The concepts that both form and extend beyond the visible may seem to offer Godlike power to a man as skilled as Milo. But somehow we are not surprised to find that the world of topology has just as many pitfalls as the shared realm in which we live. The more time Milo spends as a mathematician, the more he feels, and is agonized by, his limitations: “We’re the stooges,” he admits, later in his career. “The fix is in. We can’t ever find what we’re looking for.”

In a sense this is true, and the book is largely driven by Milo’s disappointment, his hope that he could recover, and even surpass, the greatness he once knew. What makes this novel so remarkable, then, is how Canin handles the slow-motion dissolution of Milo’s life. There’s a generosity and carefulness here that never feels precious; the question of whether or not we should like Milo is cast aside in favor of the much more interesting question of who he is. The easy answer is obvious: Milo is brilliant and selfish and obsessed and will never be satisfied. Or maybe the answer is not so obvious. As A Doubter’s Almanac tells us, mathematicians enjoy “an inquiry into the apparently obvious,” and if there is one thing the novel wants to make clear, it’s that there’s a mystery at the heart of the simplest answers—and if I may extrapolate a bit, it’s that that mystery is accessible to each of us in different ways.
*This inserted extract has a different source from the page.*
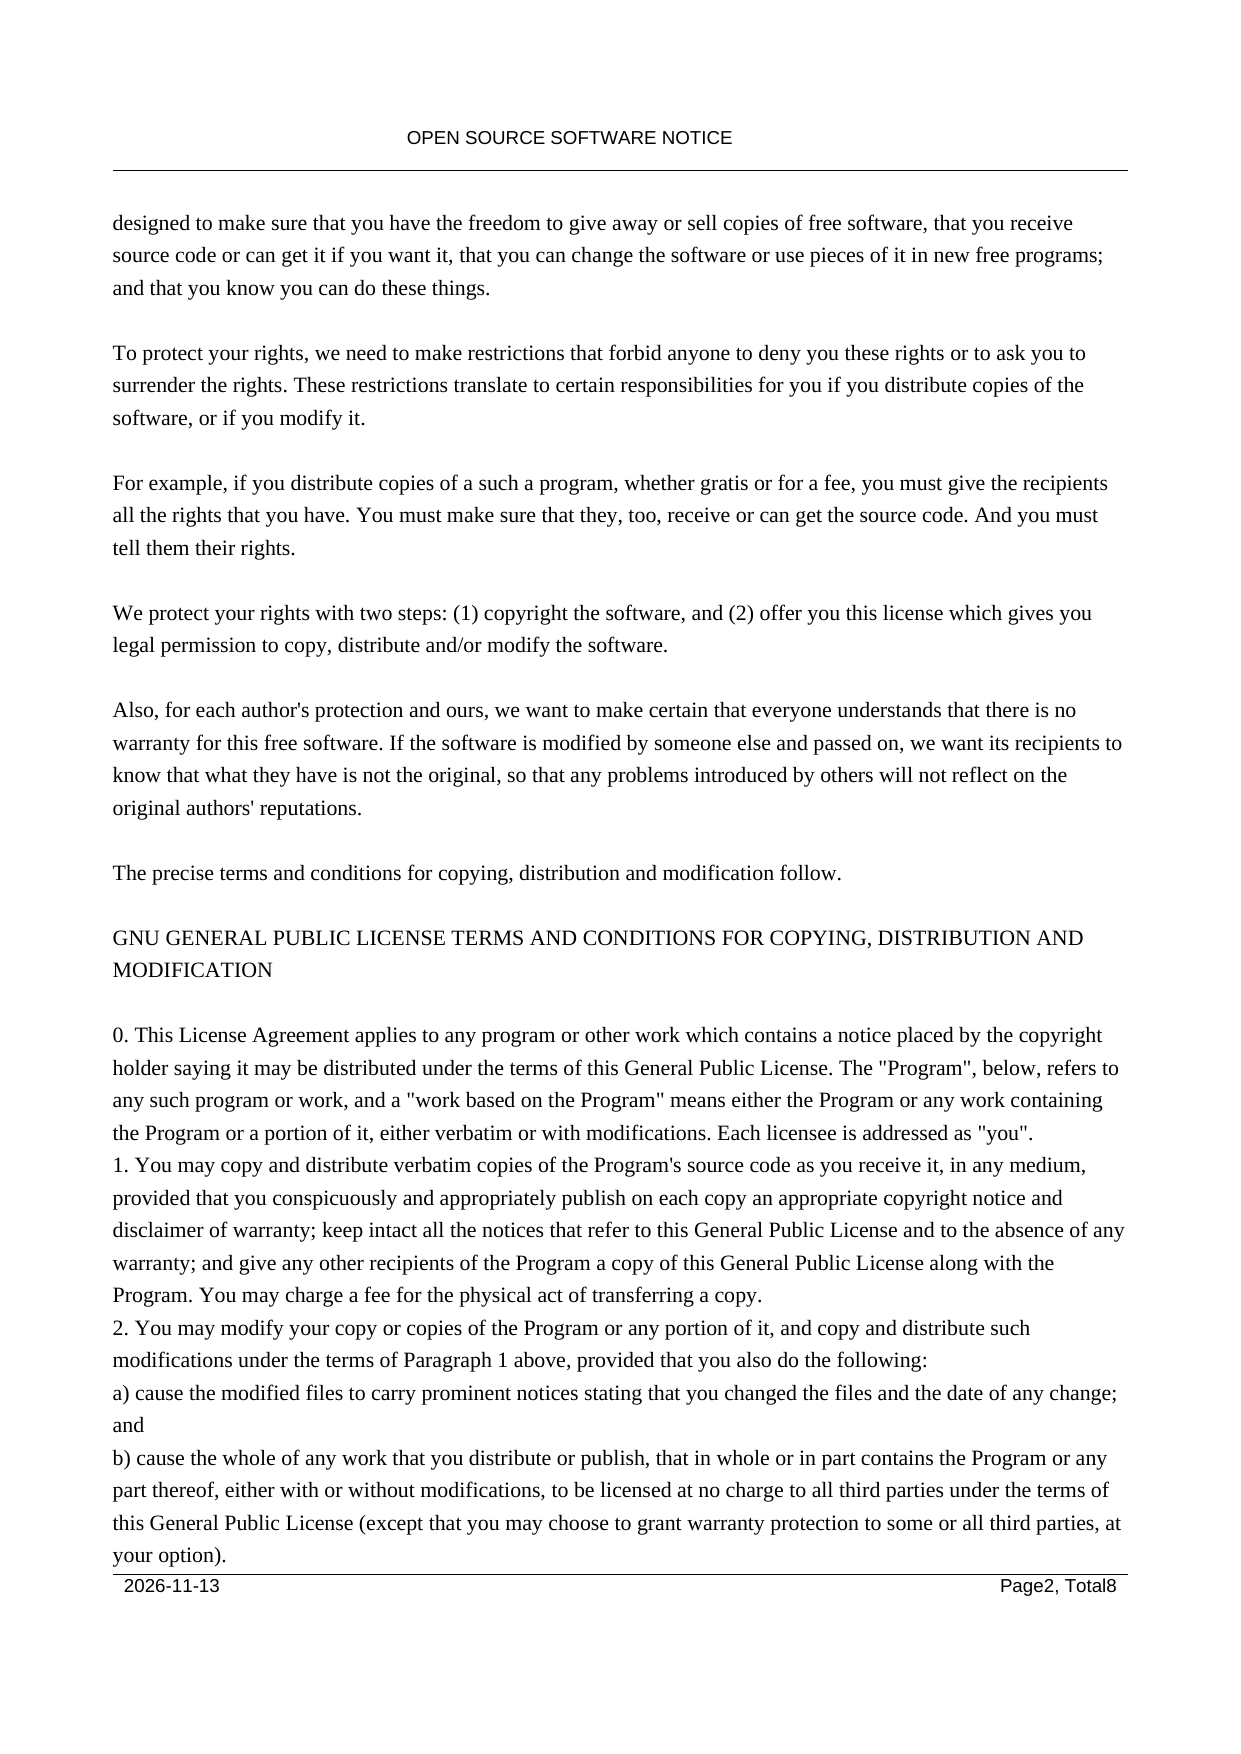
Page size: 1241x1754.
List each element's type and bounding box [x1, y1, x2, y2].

At one point, the narrator breaks into the story of the famous mathematician Srinivasa Ramanujan, who at the university level failed “every single course that wasn’t mathematics.” Then the narrator says this:

What can one say about this? That brilliance is just an obsessive kind of love? A man like Ramanujan looked only at what it pleased him to look at. As do most of us, I think. Einstein once said that God is subtle but not malicious, and I have to agree: success in mathematics is in good part a question of merely wanting badly enough to look… The actual sharpness of one’s vision might even be secondary to the mere love of looking.
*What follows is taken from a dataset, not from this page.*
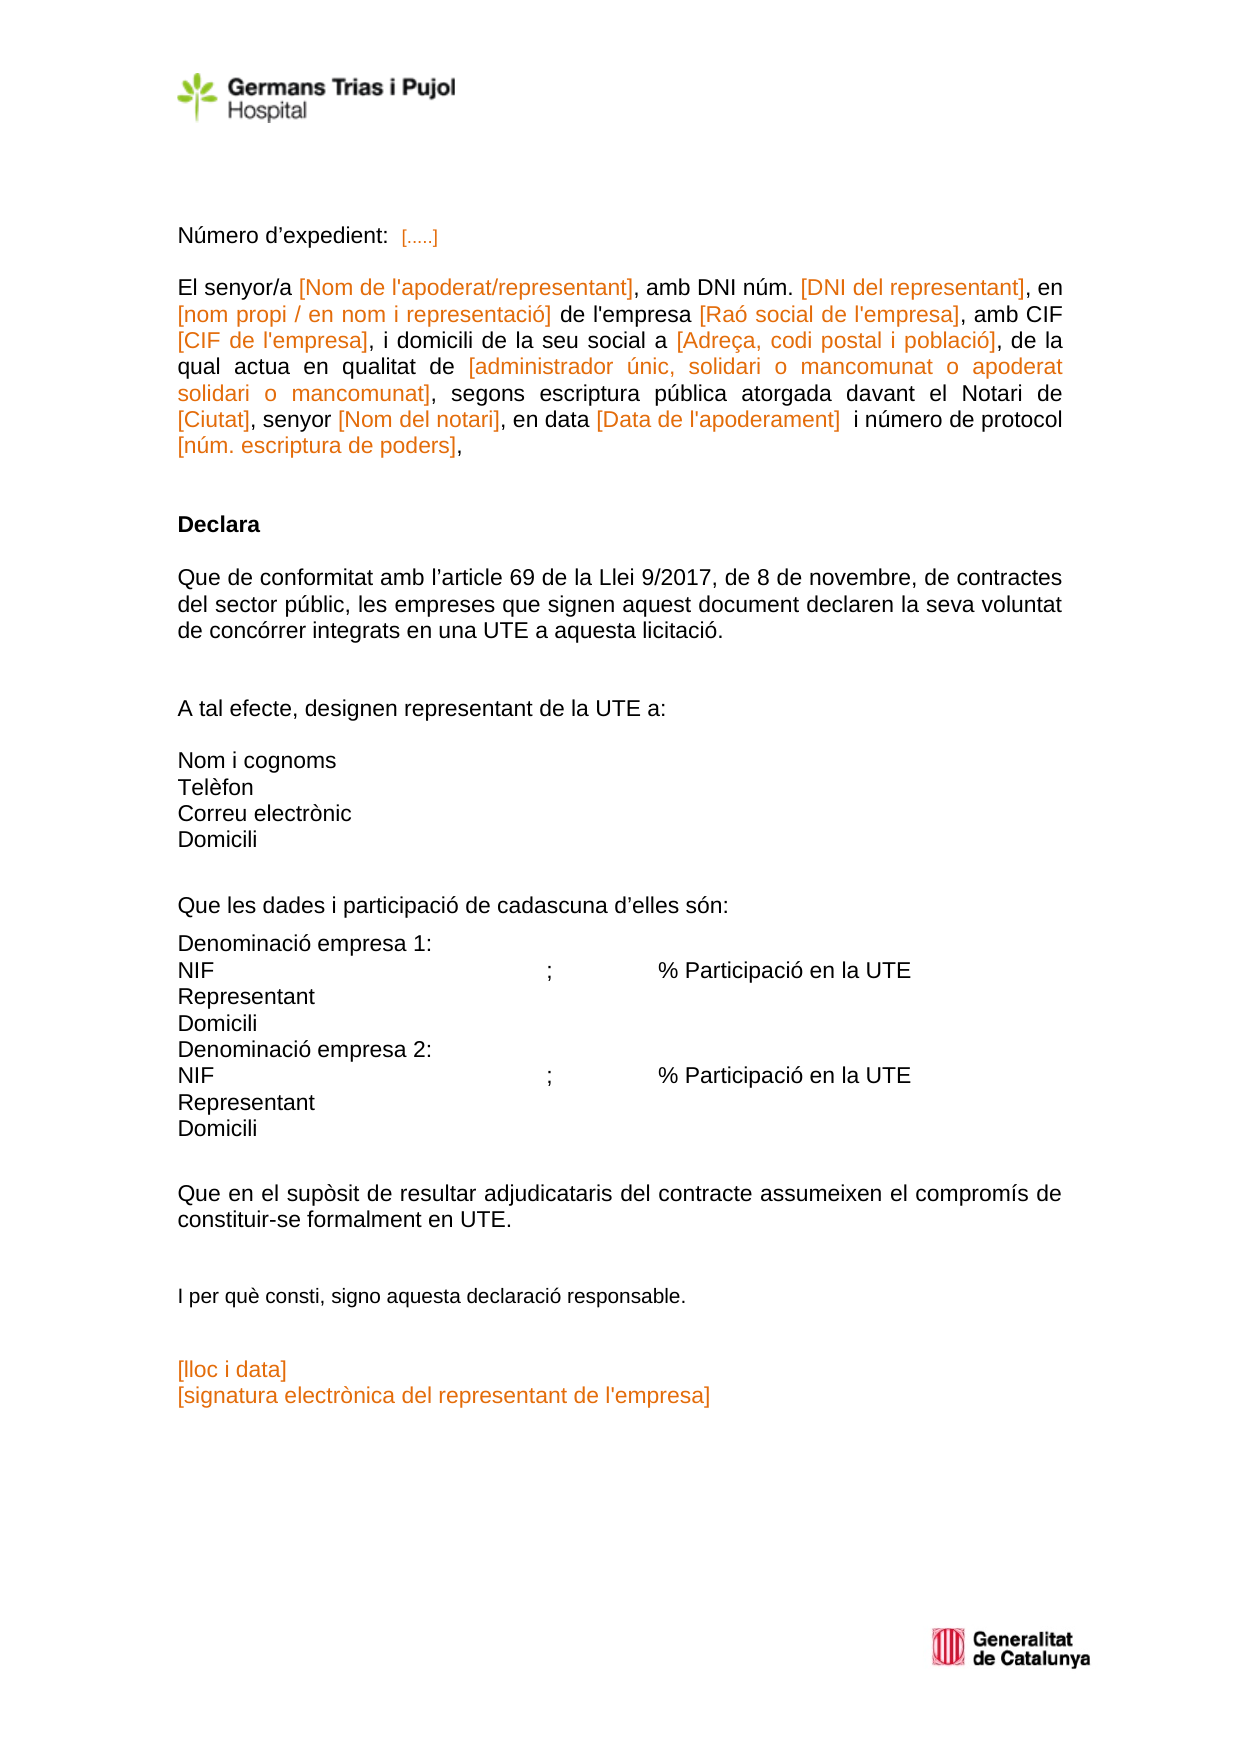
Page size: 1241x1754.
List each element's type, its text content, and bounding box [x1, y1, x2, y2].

A Doubter’s Almanac makes clear that no matter how blind we are in some ways, we are still able, in other ways, to see. So it is with Milo. So it is with the novel itself, which in a moment of perfect grace observes its inscrutably raw, desperately lost subject as a man who walks “around with his hands behind his back, his feet swinging wide, his head tilted back, like an Old World European skating on a pond.”